[GIVEN REQUEST] Copy out every line of text in the material below word for word, but leave the pictures out.

[EXTRACTED RECORDS]
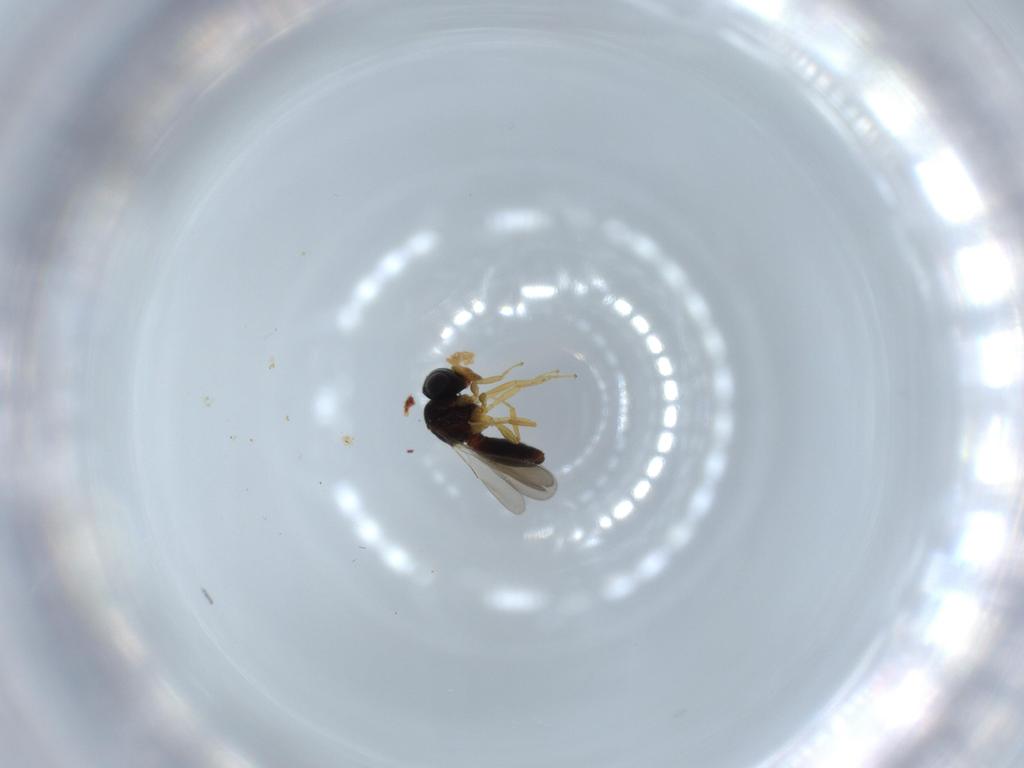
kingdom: Animalia
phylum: Arthropoda
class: Insecta
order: Hymenoptera
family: Scelionidae
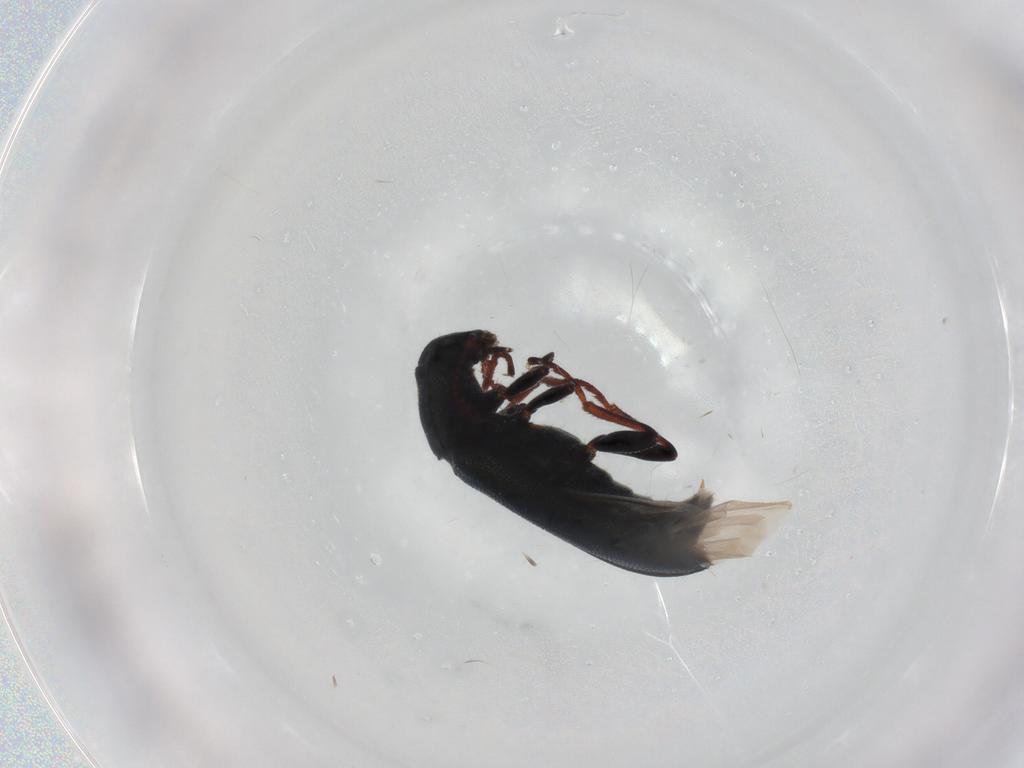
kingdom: Animalia
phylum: Arthropoda
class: Insecta
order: Coleoptera
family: Melyridae
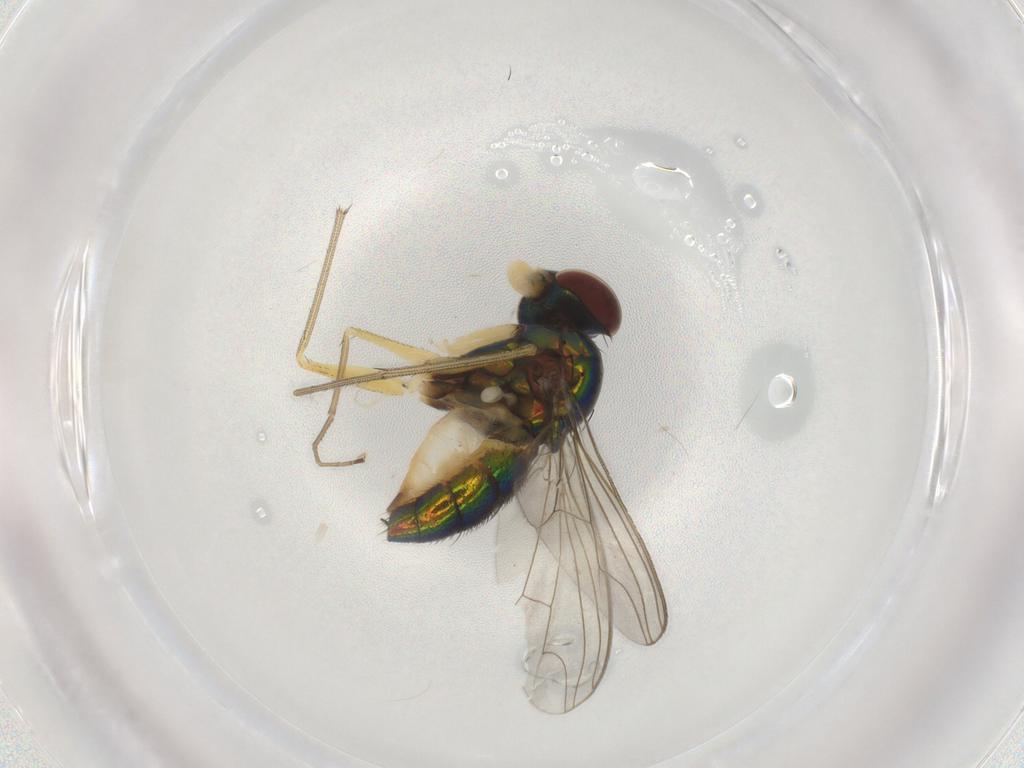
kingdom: Animalia
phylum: Arthropoda
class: Insecta
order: Diptera
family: Dolichopodidae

[FINAL ANSWER]
kingdom: Animalia
phylum: Arthropoda
class: Insecta
order: Hymenoptera
family: Scelionidae
kingdom: Animalia
phylum: Arthropoda
class: Insecta
order: Coleoptera
family: Melyridae
kingdom: Animalia
phylum: Arthropoda
class: Insecta
order: Diptera
family: Dolichopodidae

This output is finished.